Paul
Goble
Staunton, April 6 – “Russianness” is
a “synthetic category,” one in which the father of a family can be Mordvin, the
mother a German, and the children ethnic Russians, a reflection of the floating
quality of identity in that country, government policies, and personal choices,
according to a leading Moscow ethnographer.
In an interview with Postnauka.ru,
Sergey Sokolovsky, a senior scholar at the Institute of Ethnology and
Anthropology of the Russian Academy of Sciences and the editor of the “Etnograficheskoye
obozrenie,” says that as long as nationality is defined by self-identification,
it will vary among both Russians and non-Russians (postnauka.ru/talks/24076).

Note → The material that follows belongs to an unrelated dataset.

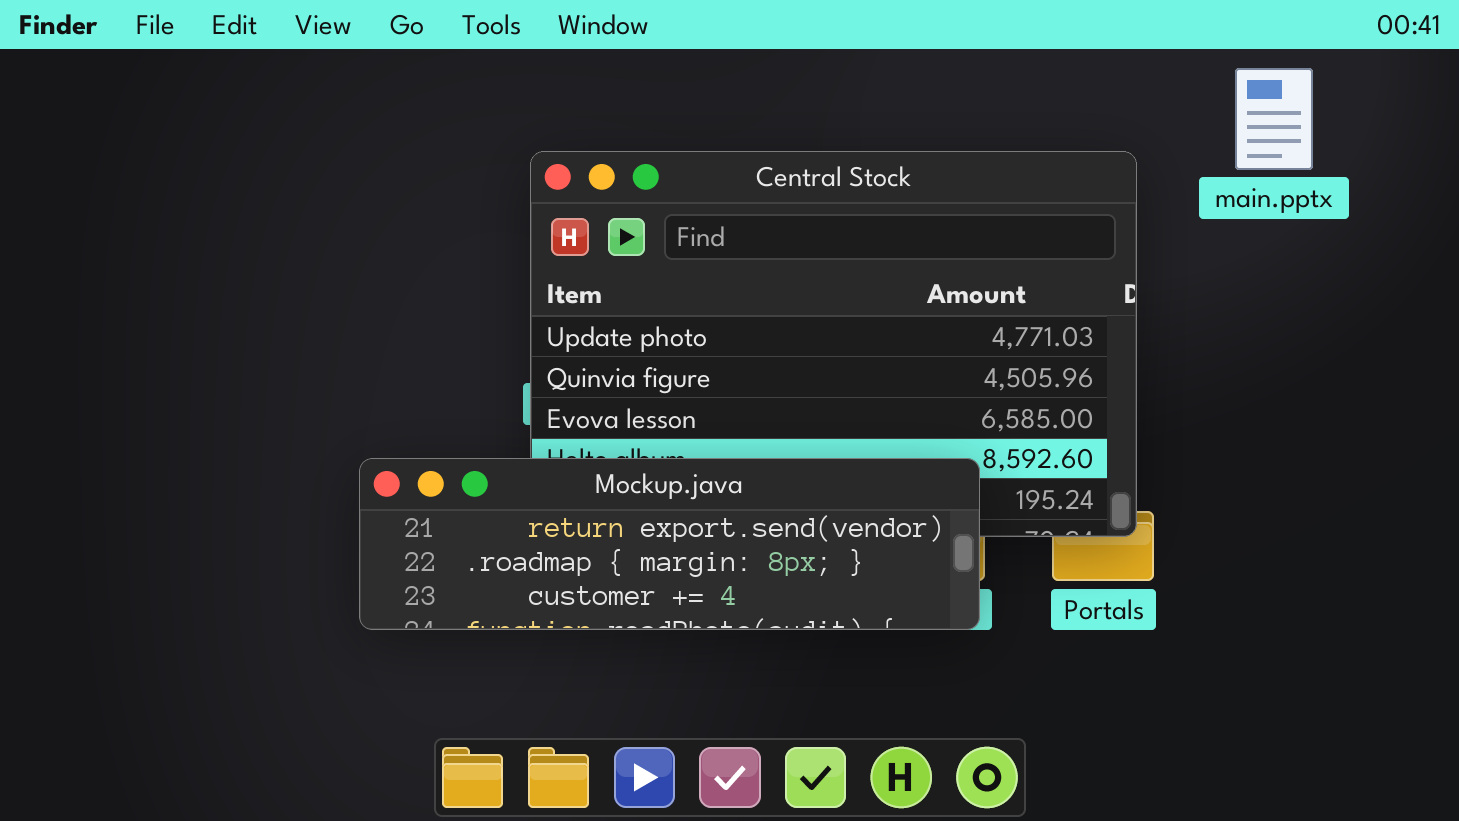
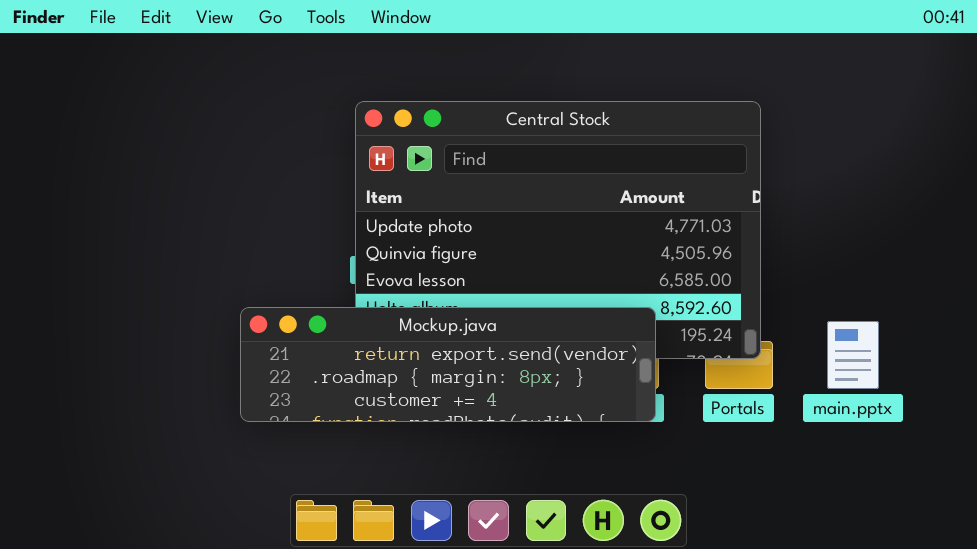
main.pptx: [1235,68,1313,170] -> [827,321,879,389], moved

He points to the fact that “from
census to census in Russia, the numbers [of people identifying with one or
another nationality] change so significantly that you can’t explain this by
demography alone.” Oftentimes, he says,
it reflects personal choices about which identities give them the most
benefits.
Thus, for example, the Moscow
ethnographer reports, “certain Komis are becoming Nentsy because the Nentsy are
allowed to go on a pension five years earlier, have the right to bear and
acquire weapons several years earlier than do the Komi, have benefits in education,
and so on.” Consequently, one should not speak about any permanently fixed
identities.
That brings Sokolovsky to the more
general problem of the definition of national minorities. The Russian government does not have one, he
points out, and most Russian scholars simply rely on the Council of Europe
Framework Convention on Minority Rights which defines such a minority as any
group with less than 50 percent of the population on a given territory.

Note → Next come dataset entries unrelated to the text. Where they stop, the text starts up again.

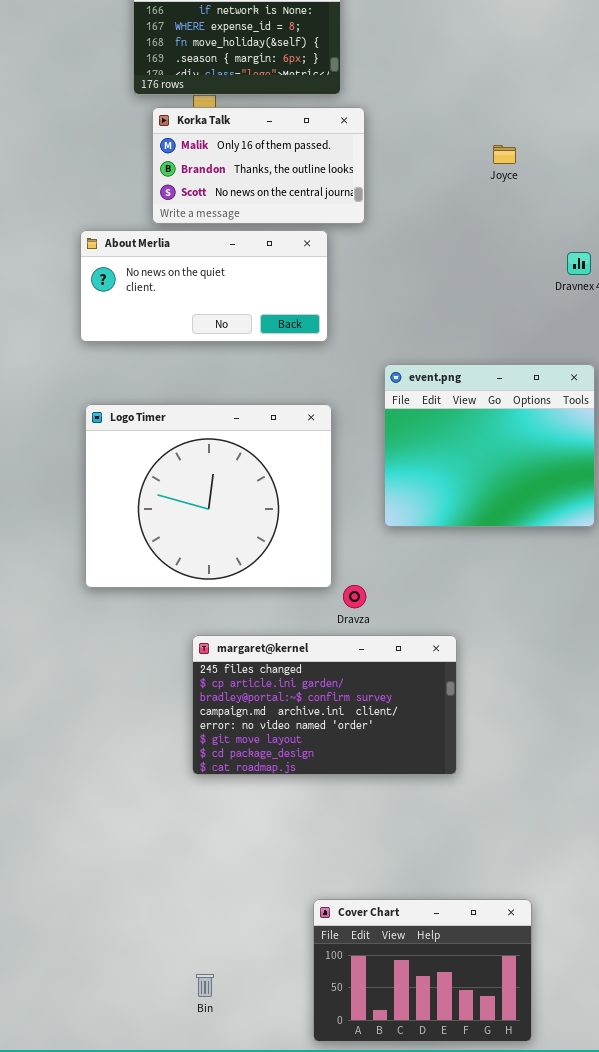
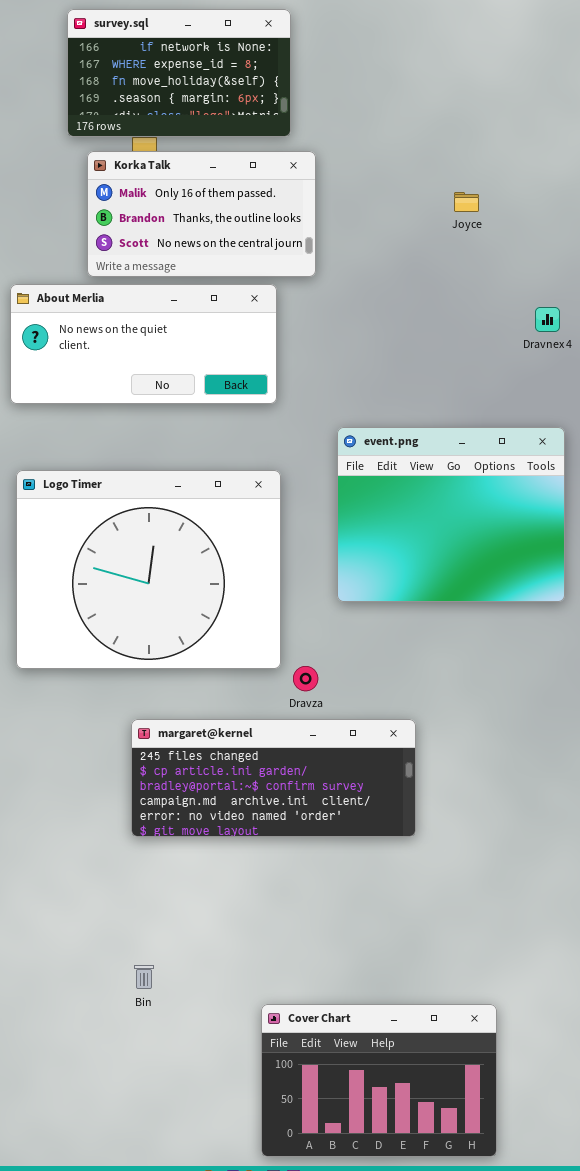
margaret@kernel: [192,635,457,775] -> [131,719,416,837], resized
Bin: [196,974,214,997] -> [134,965,154,989], moved

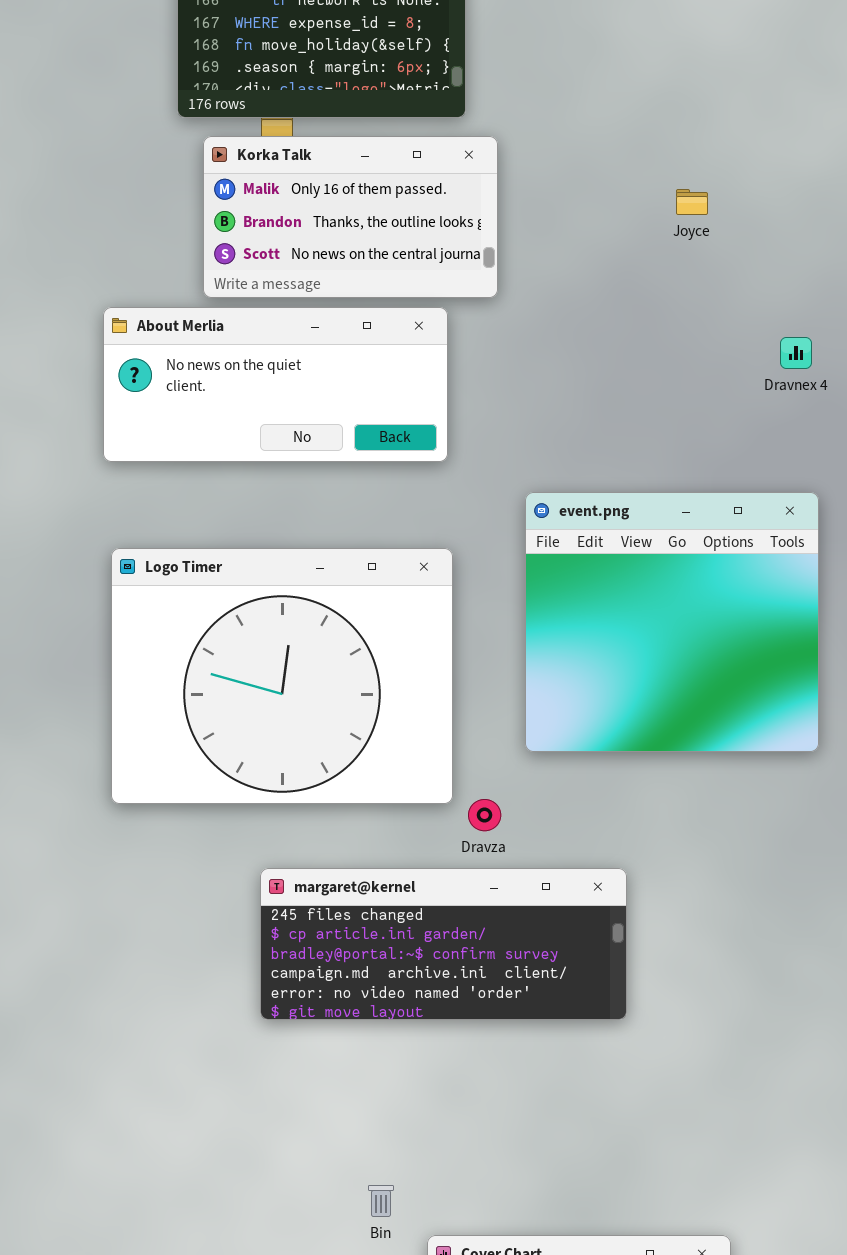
event.png: [337,427,565,602] -> [525,492,819,752], resized
Bin: [134,965,154,989] -> [368,1185,394,1217], moved

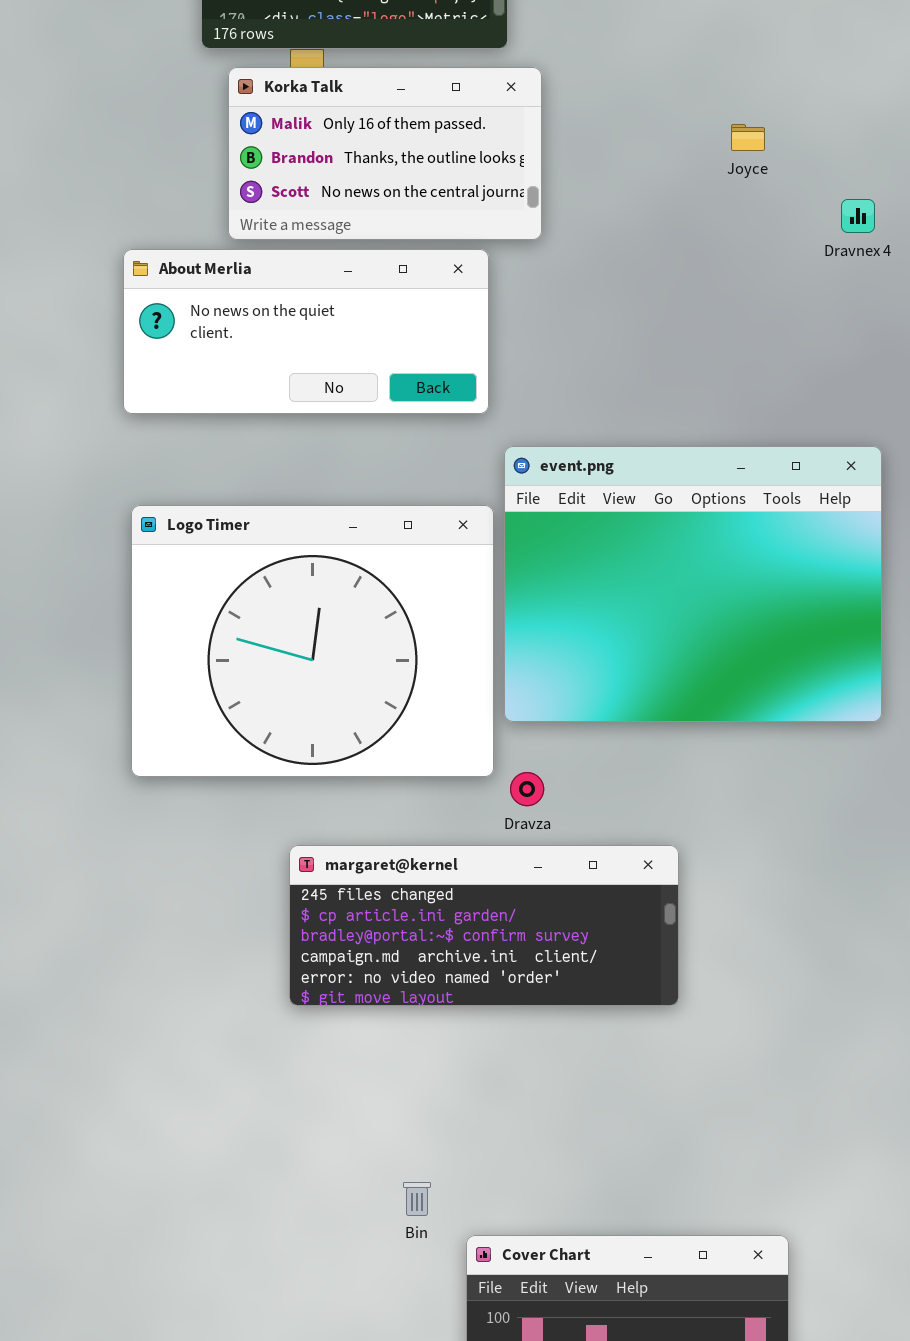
Dravnex 4: [780,337,812,369] -> [841,199,875,233], moved
event.png: [525,492,819,752] -> [504,446,882,722], resized

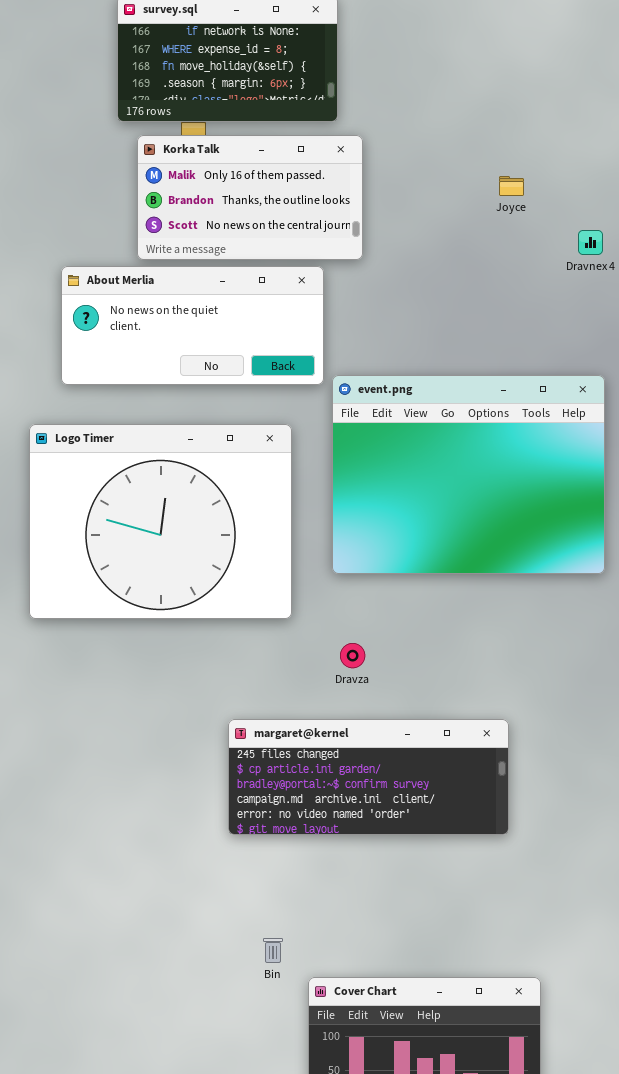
event.png: [504,446,882,722] -> [332,375,605,574], moved
Logo Timer: [131,505,494,777] -> [29,424,292,619], moved
margaret@kernel: [289,845,679,1006] -> [228,719,509,835], moved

But that presents problems for the
Russian Federation given its asymmetric federalism, the ethnographer says,
because in the national republics, the titular nationality may or may not be
the most numerous but it sees itself as having the right to dominate whatever
other groups think, while in the country as a whole, ethnic Russians are the
majority and all others minorities.
A further complexity, Sokolovsky
says, exists “when we consider the hierarchy of power. The dominating group is the one which,
participating in normal democratic procedures can impose its choice and thus
guarantee its interests in the course of referenda, direct voting and the like.
A minority does not have that resource.”
As a result, he continues, as
various countries have found, it is necessary to introduce “compensatory
mechanisms” so that minorities are able to be protected.
Lacking an official legal definition
of “national minority,” Sokolovsky says, Russians typically speak of “ethnic
minorities.” The difference is that “the term ‘national’ means that in general
only citizens of the country are included” and not migrants from other
countries who retain citizenship there.
“In this sense,” Sokolovsky says, “there
is no difference between Ukrainians and Tatars” if both are Russian Federation
citizens. “The difference is only in
their actual interests and demands.
Ukrainians inside Russia typically do not demand language rights. [But]
the situation with the Tatars is quite different.” Tatar leaders want
Tatar-language schools even if parents do not.
Many parents,
including some Tatars and many more ethnic
Russians, oppose such schools because they feel that the time devoted to
Tatar language instruction is reducing time spent on other courses that will be
more valuable for their children after graduation. And some of them have gone
to court to defend their interests.
Moreover, even those who want Tatar
language schools face a problem: it is difficult to find or prepare teachers
and textbooks for such classes. That requires money “and not just political
pressure. The politicians do not take
all these circumstances into account,” Sokolovsky says.
The ethnographer
concludes his interview with two more general but equally interesting and
important observations: On the one hand,
he says there are five characteristics of national minorities: cultural
distinctiveness, relative size, lack of dominance, group solidarity, and
citizenship in the country in which they live.
On the other,
the ethnographer notes that only the term “people” (narod) has survived in
Russia from the Soviet-era collection of terms, “narodnost,” “natsiya,” “natsionalnost”
and “narod.” What he calls the “Stalinist
trinity” of the other three “are used today only by scholars of extremely
advanced age” and reflects a long-discredited Marxist view on history.